• **WHAT TO DO**: Search each line of the data for the word "Phase"; copy every line where it is found.

***** RECORDS TO USE

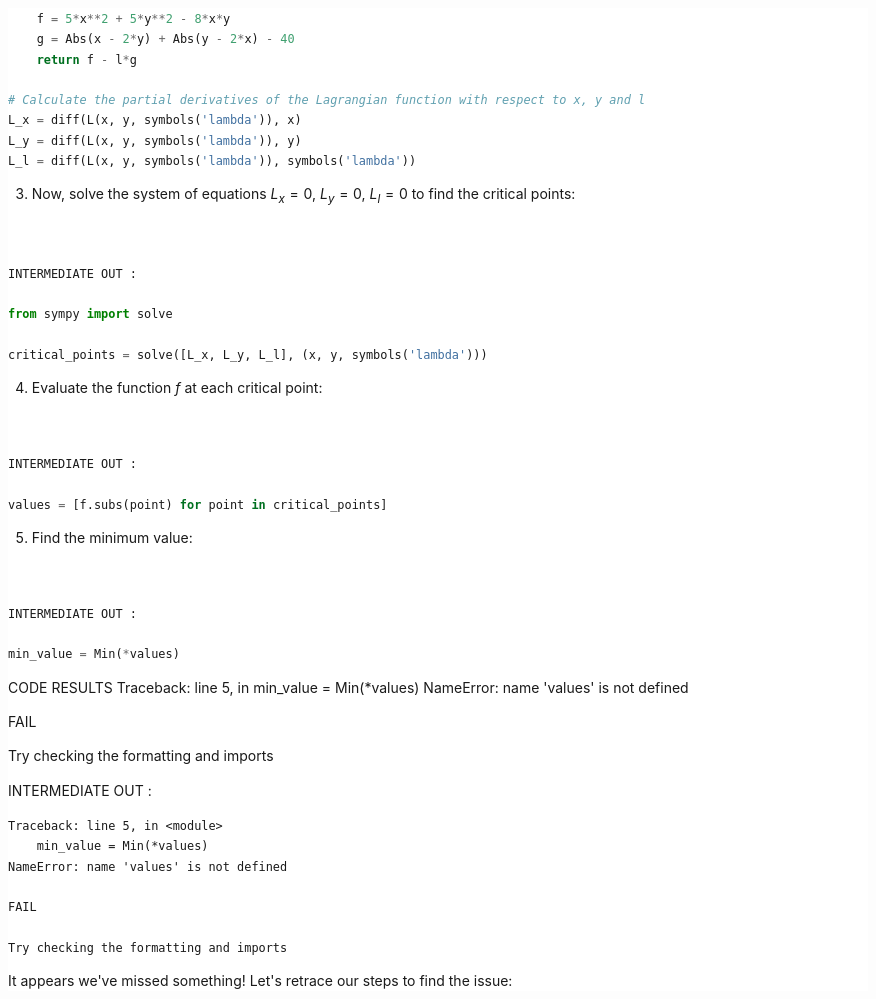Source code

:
 ```python
    f = 5*x**2 + 5*y**2 - 8*x*y
    g = Abs(x - 2*y) + Abs(y - 2*x) - 40
    return f - l*g

# Calculate the partial derivatives of the Lagrangian function with respect to x, y and l
L_x = diff(L(x, y, symbols('lambda')), x)
L_y = diff(L(x, y, symbols('lambda')), y)
L_l = diff(L(x, y, symbols('lambda')), symbols('lambda'))
```
3. Now, solve the system of equations $L_x = 0$, $L_y = 0$, $L_l = 0$ to find the critical points:
```python


INTERMEDIATE OUT :

from sympy import solve

critical_points = solve([L_x, L_y, L_l], (x, y, symbols('lambda')))
```
4. Evaluate the function $f$ at each critical point:
```python


INTERMEDIATE OUT :

values = [f.subs(point) for point in critical_points]
```
5. Find the minimum value:
```python


INTERMEDIATE OUT :

min_value = Min(*values)
```

CODE RESULTS Traceback: line 5, in <module>
    min_value = Min(*values)
NameError: name 'values' is not defined

FAIL

Try checking the formatting and imports

INTERMEDIATE OUT :
```output
Traceback: line 5, in <module>
    min_value = Min(*values)
NameError: name 'values' is not defined

FAIL

Try checking the formatting and imports
```
It appears we've missed something! Let's retrace our steps to find the issue:
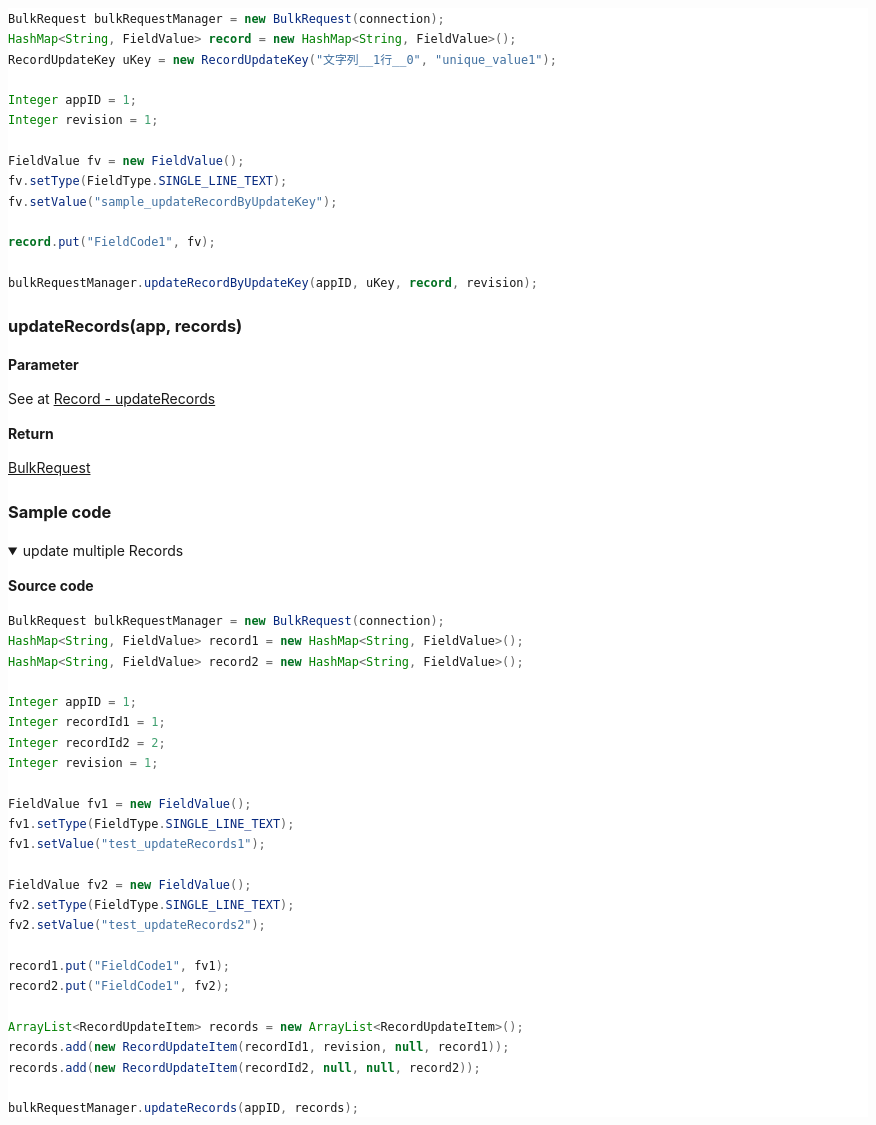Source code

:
 ```java
BulkRequest bulkRequestManager = new BulkRequest(connection);
HashMap<String, FieldValue> record = new HashMap<String, FieldValue>();
RecordUpdateKey uKey = new RecordUpdateKey("文字列__1行__0", "unique_value1");

Integer appID = 1;
Integer revision = 1;

FieldValue fv = new FieldValue();
fv.setType(FieldType.SINGLE_LINE_TEXT);
fv.setValue("sample_updateRecordByUpdateKey");

record.put("FieldCode1", fv);

bulkRequestManager.updateRecordByUpdateKey(appID, uKey, record, revision);
```

</details>

### updateRecords(app, records)

**Parameter**

See at [Record - updateRecords](../record#updaterecordsappid-recordsdata)

**Return**

[BulkRequest](#bulkrequest)

### **Sample code**

<details class="tab-container" open>
<Summary>update multiple Records</Summary>

**Source code**

```java
BulkRequest bulkRequestManager = new BulkRequest(connection);
HashMap<String, FieldValue> record1 = new HashMap<String, FieldValue>();
HashMap<String, FieldValue> record2 = new HashMap<String, FieldValue>();

Integer appID = 1;
Integer recordId1 = 1;
Integer recordId2 = 2;
Integer revision = 1;

FieldValue fv1 = new FieldValue();
fv1.setType(FieldType.SINGLE_LINE_TEXT);
fv1.setValue("test_updateRecords1");

FieldValue fv2 = new FieldValue();
fv2.setType(FieldType.SINGLE_LINE_TEXT);
fv2.setValue("test_updateRecords2");

record1.put("FieldCode1", fv1);
record2.put("FieldCode1", fv2);

ArrayList<RecordUpdateItem> records = new ArrayList<RecordUpdateItem>();
records.add(new RecordUpdateItem(recordId1, revision, null, record1));
records.add(new RecordUpdateItem(recordId2, null, null, record2));

bulkRequestManager.updateRecords(appID, records);
```
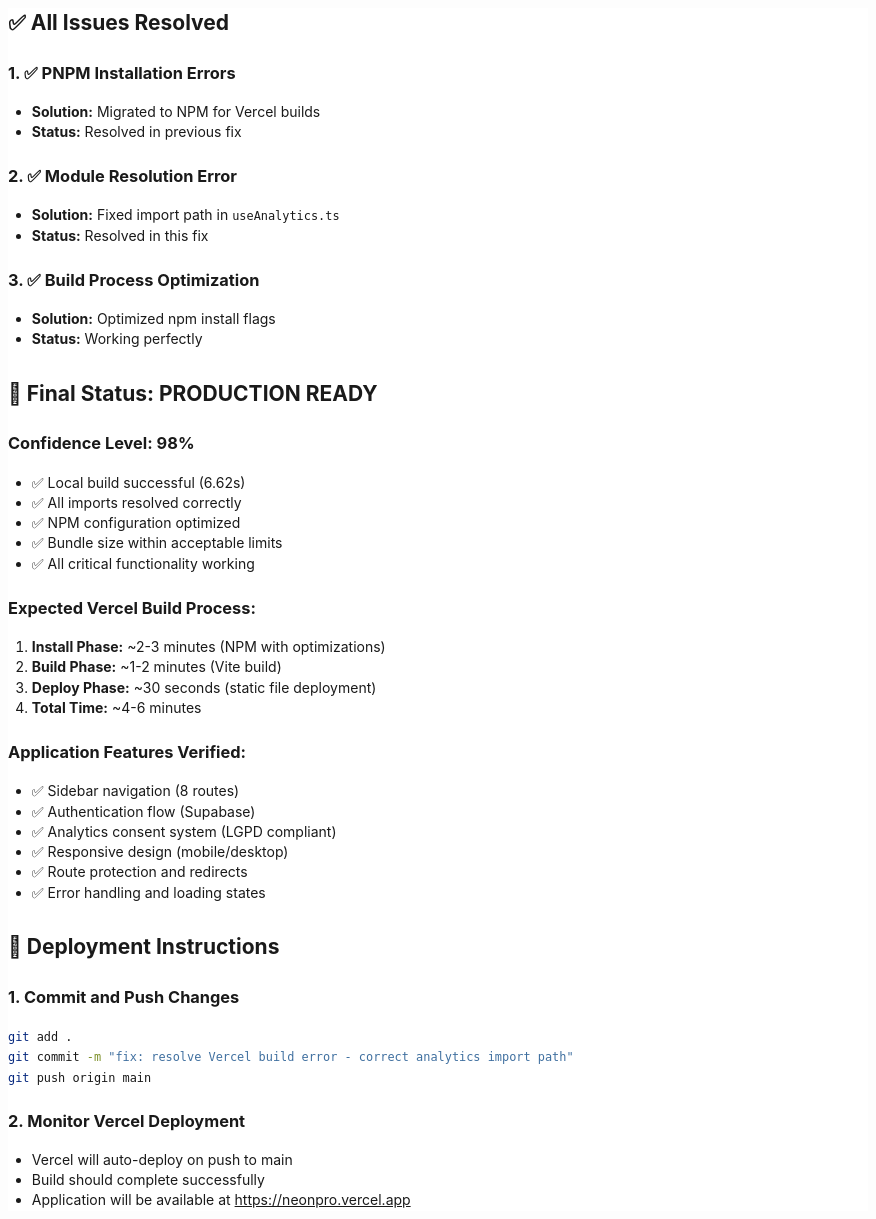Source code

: ## ✅ **All Issues Resolved**

### **1. ✅ PNPM Installation Errors**
- **Solution:** Migrated to NPM for Vercel builds
- **Status:** Resolved in previous fix

### **2. ✅ Module Resolution Error**
- **Solution:** Fixed import path in `useAnalytics.ts`
- **Status:** Resolved in this fix

### **3. ✅ Build Process Optimization**
- **Solution:** Optimized npm install flags
- **Status:** Working perfectly

## 🎉 **Final Status: PRODUCTION READY**

### **Confidence Level:** 98%
- ✅ Local build successful (6.62s)
- ✅ All imports resolved correctly
- ✅ NPM configuration optimized
- ✅ Bundle size within acceptable limits
- ✅ All critical functionality working

### **Expected Vercel Build Process:**
1. **Install Phase:** ~2-3 minutes (NPM with optimizations)
2. **Build Phase:** ~1-2 minutes (Vite build)
3. **Deploy Phase:** ~30 seconds (static file deployment)
4. **Total Time:** ~4-6 minutes

### **Application Features Verified:**
- ✅ Sidebar navigation (8 routes)
- ✅ Authentication flow (Supabase)
- ✅ Analytics consent system (LGPD compliant)
- ✅ Responsive design (mobile/desktop)
- ✅ Route protection and redirects
- ✅ Error handling and loading states

## 🚀 **Deployment Instructions**

### **1. Commit and Push Changes**
```bash
git add .
git commit -m "fix: resolve Vercel build error - correct analytics import path"
git push origin main
```

### **2. Monitor Vercel Deployment**
- Vercel will auto-deploy on push to main
- Build should complete successfully
- Application will be available at https://neonpro.vercel.app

**********

• **SOLUTION TO THIS EXERCISE**:
1. **Install Phase:** ~2-3 minutes (NPM with optimizations)
2. **Build Phase:** ~1-2 minutes (Vite build)
3. **Deploy Phase:** ~30 seconds (static file deployment)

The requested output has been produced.